Motorola’s next big smartphone is right around the corner. The Google-owned company sent out save-the-date invitations for the launch of its Moto G smartphone on Nov. 13. There aren’t many details beyond the invitation, which features an artsy globe with the Motorola “M” logo on it.

* The wife of Amazon CEO Jeff Bezos expressed her dissatisfaction with a recent book about the company’s history in an appropriate fashion: She wrote a one-star customer review on the book’s product page on Amazon. MacKenzie Bezos, a published author herself, posted the review titled, “I wanted to like this book,” on Monday. Spotted by The New York Times, the review questions the accuracy of the book written by Bloomberg Businessweek journalist Brad Stone.

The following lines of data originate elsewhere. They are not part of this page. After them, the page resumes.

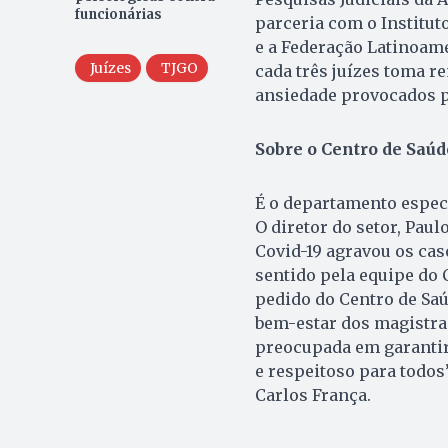
funcionárias
parceria com o Institut
e a Federação Latinoam
Juízes
TJGO
cada três juízes toma r
ansiedade provocados p
Sobre o Centro de Saú
É o departamento espec
O diretor do setor, Pau
Covid-19 agravou os ca
sentido pela equipe do
pedido do Centro de Saú
bem-estar dos magistrad
preocupada em garantir
e respeitoso para todos
Carlos França.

* Nintendo has announced that it will finally be stocking its stripped down, $99 Wii Mini console on US store shelves later this month. The Wii Mini, which debuted in Canada shortly after the official Wii U launch last fall, has seen launches in a number of other markets, most recently the UK in March. With Wii U sales tepid, only spiking recently thanks to a significant price cut, Nintendo has its eyes set on expansion.

* Folks in the Pentagon appear to be rethinking the idea that one person should be in charge of both the NSA and the United States’ cyberoperations. Top military officials are considering separating the role of National Security Agency director and the head of Cyber Command, a former high-ranking administration official on Monday told The Hill.

* In the not-too-distant future, it is quite likely that most interactions between patients and the health care system will happen online, according to researchers at the Johns Hopkins Bloomberg School of Public Health, who partnered with The Commonwealth Fund to review recent trends in digital health care as well as scientific literature.

AT&T had a good weekend thanks to the iPad. The carrier said that iPad activations over the past three days rose more than 200 percent over last year’s launch weekend, as customers signed up for plans for the newiPad Air.